Soon after having a truly crepe filled with chocolate and covered in sugar, it is time to take the modern Metropolitain (subway) to find my hotel in the Southern area of Paris.
From there and after a quick shower, I lose myself in the narrow and quiet streets of the 14th arrondissament through the spotless and well-manicured Jardins de Luxembourg and into Montmartre, a place boiling with tourists and where a nice little cafe overlooking the Senate, typically Parisian (including the rude staff) works as an oasis from the hectic of the trip and the streets of the French capital and as the perfect spot for the transition of the city into the darkness. The nickname "La Ville-Lumiere" (City of Light) becomes obvious and adequate when the sun sets.
The evening ends in a quiet walk around the neighborhood. Energy is needed to be saved for the next morning, starting with a strong sunshine invading the hotel room and a frugal breakfast consisting of a perfectly crafted omelette in the area of Saint Michel.
It is time to start the long series of walks by heading North to The Louvre. The glass pyramids are still there as is the baguette stand where I purchased food some four years ago.
The walk up the hills finally take me to Montmartre. Inspiration of every movie and every cliche regarding the French culture.
Dark narrow streets blend almost perfectly with cafes and boulangeries (bakeries) where pan au chocolat is crafted to perfection and enjoyed with a good cup of coffee. No Starbucks in miles.
Sacre-Coeur, the place that took my breath away a few years ago , this time surrounded by thousands of tourists, remains my favourite part of Paris. The sight of a world capital unfolding on my feet.
The thoughts of the happenings of an unique city rapidly fill my mind, while relaxing in the green and steep hills for a few minutes in between tourists and locals who crowd the place in search of the perfect pictures, or the perfect memories.
The long walk has made me hungry, the idea of a picnic by the Seine sounds appealing enough to me, my friends and some other dozens of locals who crowd the banks of this river, just behind Notre Dame while sharing stories, food, wine (which is a steal in France) and on the sight of some other hundred tourists navigating the cold waters in the sightseeing cruises.
It is time to rest again. The basic hotel facilities and free wi-fi keep me entertain for a while. The quietness of the Southern neighborhoods win and I fall asleep quickly.

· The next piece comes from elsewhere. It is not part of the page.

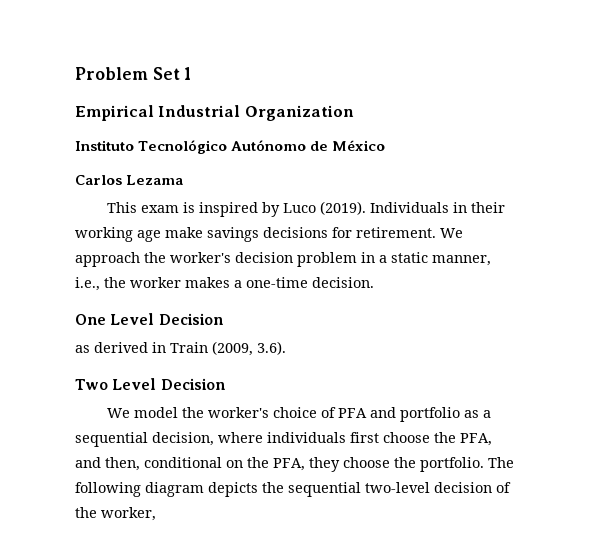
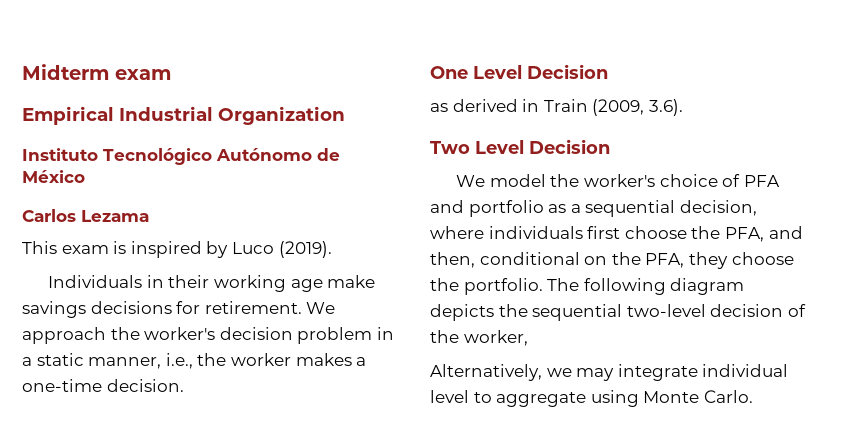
[75,67,192,80] Problem Set 1 -> [22,64,171,80] Midterm exam
(367, 208) none -> (332, 249) //
(156, 514) none -> [430,364,789,381] [430,390,753,407] // Alternatively, we may integrate individual level to aggregate using Monte Carlo.

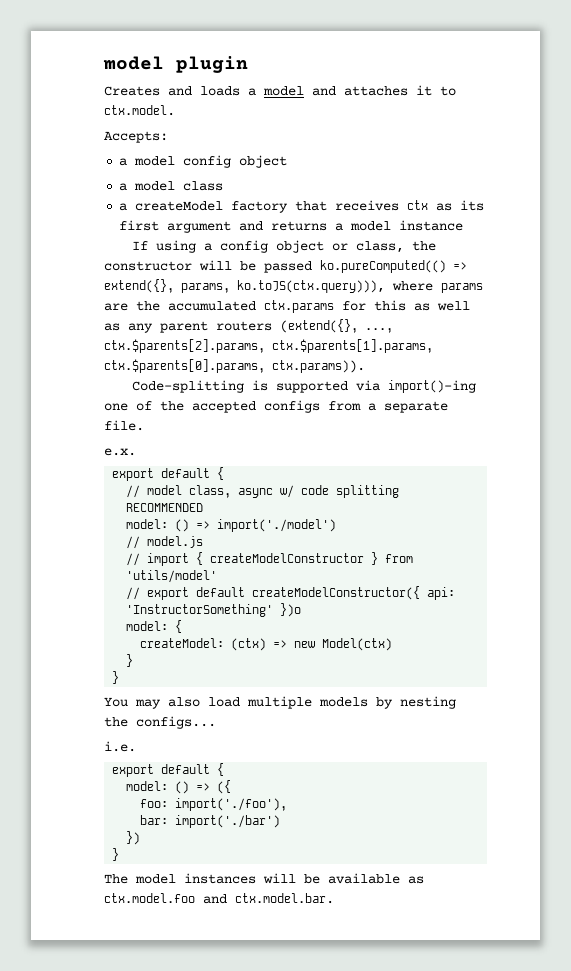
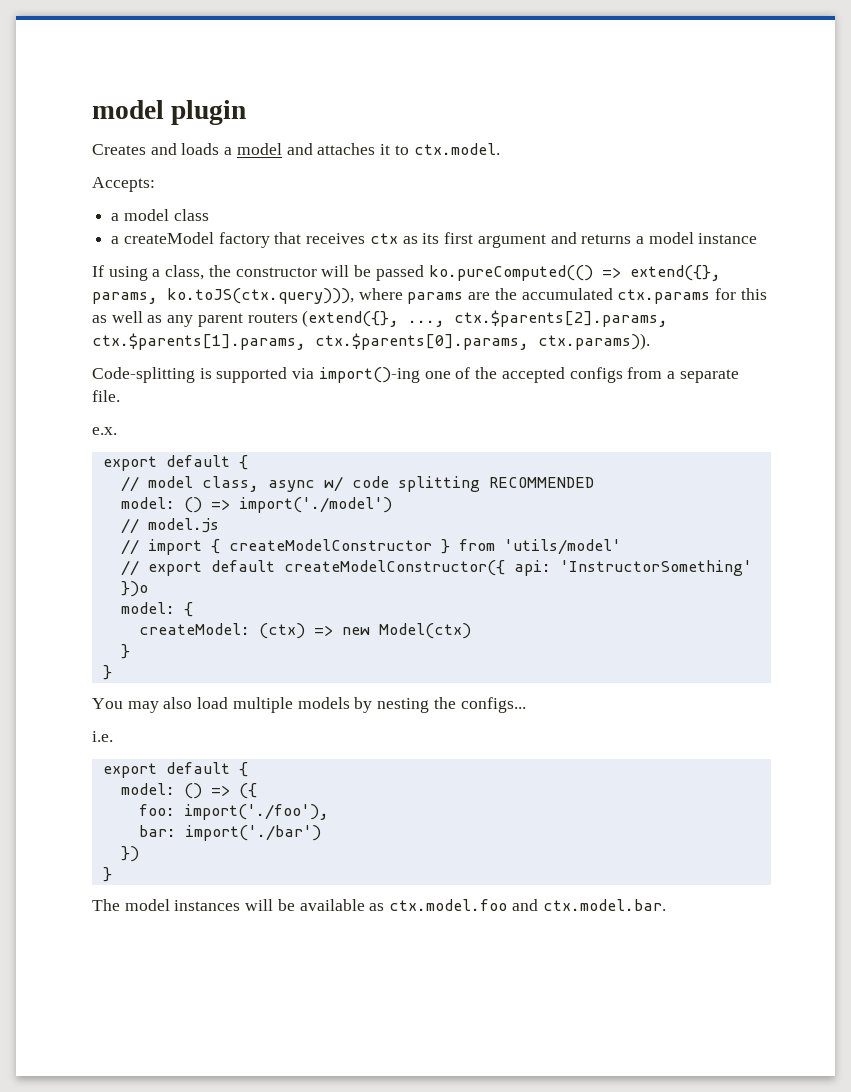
[119,155,288,168] // a model config object -> (155, 184) none
[220,240,349,253] config object or -> (161, 273) none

It is Monday, and Paris shows the dynamic of a big city. People are rushing in their suits, buses are packed with people and traffic becomes heavy while I enjoy yet another omelette with a strong coffee in the area of Alessia.
Day of quick visits: Centre Pompidou and its challenging architecture, resembling a cage full of ideas or maybe a box full of tools. The banks of the Seine, the Eiffel Tower and Champs de Mars, perfect setting for a classic picture and because no visit to Paris would be complete without at least taking a look at its unique shape for a few minutes.
Through Champs Elysees, and after a visit to McDonald's (to remember the last time I was there and to take advantage of the free wi-fi, precious commonality in France), I make my way to Porte de Chatillon. The bus leaves on time. The traffic becomes horrendous.
We reach "no land Airport". Crowded, overly hot. Only two working toilets. Ryanair price.
Flight departs on time and gets lost in the dark. The lights of Howth guide our plane into the runway of Dublin Airport some hour and a half later. It is late and the weekend in Paris proved to be a mix of emotions, deja-vu's and probably a confirmation in my mind of the customs and lifestyle of the citizens living in this city, world icon and particularly... French.